■ **What is expected**
I need every line of the material below that includes the string "沖繩住宿".

■ **Given information**
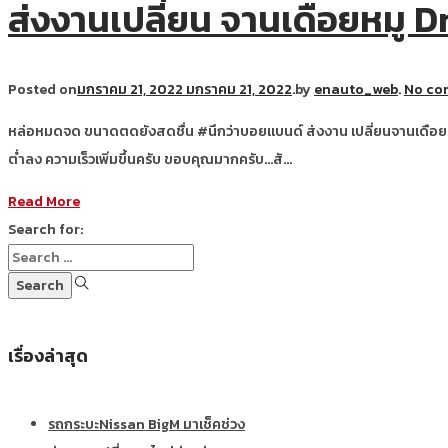
ส่งงานเปลี่ยน จานเดือยหมู 
Posted on
มกราคม 21, 2022
มกราคม 21, 2022
.
by
enauto_web
.
No co
หล่อหมดจด ขนาดตดยังสดชื่น #นึกว่าบอยแบนด์ ส่งงาน เปลี่ยนจานเดือยหมู ว
ต่ำลง ความเร็วเพิ่มขึ้นครับ ขอบคุณมากครับ…สั…
Read More
Search for:
เรื่องล่าสุด
รถกระบะNissan BigM มาเช็คช่วง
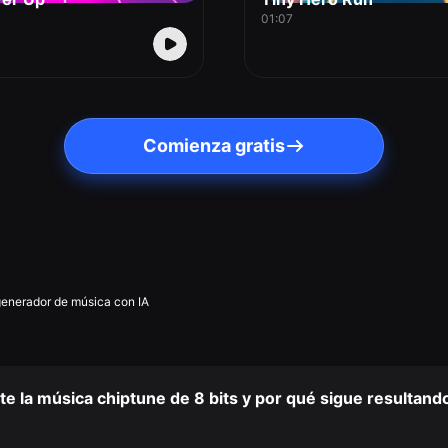
01:07
Comienza gratis
generador de música con IA
 la música chiptune de 8 bits y por qué sigue resultando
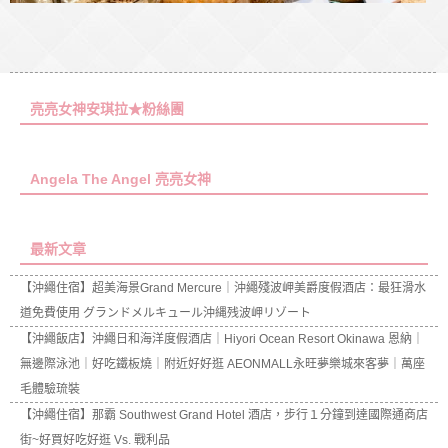
亮亮女神安琪拉★粉絲團
Angela The Angel 亮亮女神
最新文章
【沖繩住宿】超美海景Grand Mercure｜沖繩殘波岬美爵度假酒店：最狂滑水
道免費使用 グランドメルキュール沖縄残波岬リゾート
【沖繩飯店】沖繩日和海洋度假酒店｜Hiyori Ocean Resort Okinawa 恩納｜
無邊際泳池｜好吃鐵板燒｜附近好好逛 AEONMALL永旺夢樂城來客夢｜萬座
毛體驗琉裝
【沖繩住宿】那霸 Southwest Grand Hotel 酒店，步行１分鐘到達國際通商店
街~好買好吃好逛 Vs. 戰利品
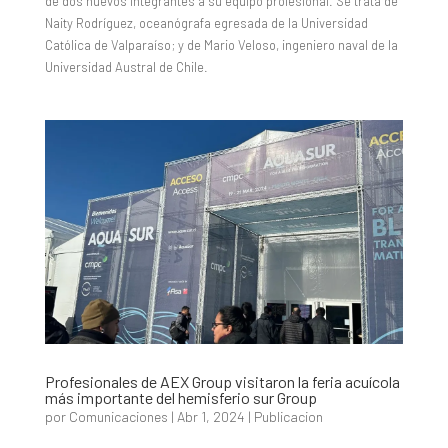
de dos nuevos integrantes a su equipo profesional. Se trata de
Naity Rodríguez, oceanógrafa egresada de la Universidad
Católica de Valparaíso; y de Mario Veloso, ingeniero naval de la
Universidad Austral de Chile.
Profesionales de AEX Group visitaron la feria acuícola
más importante del hemisferio sur Group
por
Comunicaciones
|
Abr 1, 2024
|
Publicacion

■ **Written reply**
【沖繩住宿】超美海景Grand Mercure｜沖繩殘波岬美爵度假酒店：最狂滑水
【沖繩住宿】那霸 Southwest Grand Hotel 酒店，步行１分鐘到達國際通商店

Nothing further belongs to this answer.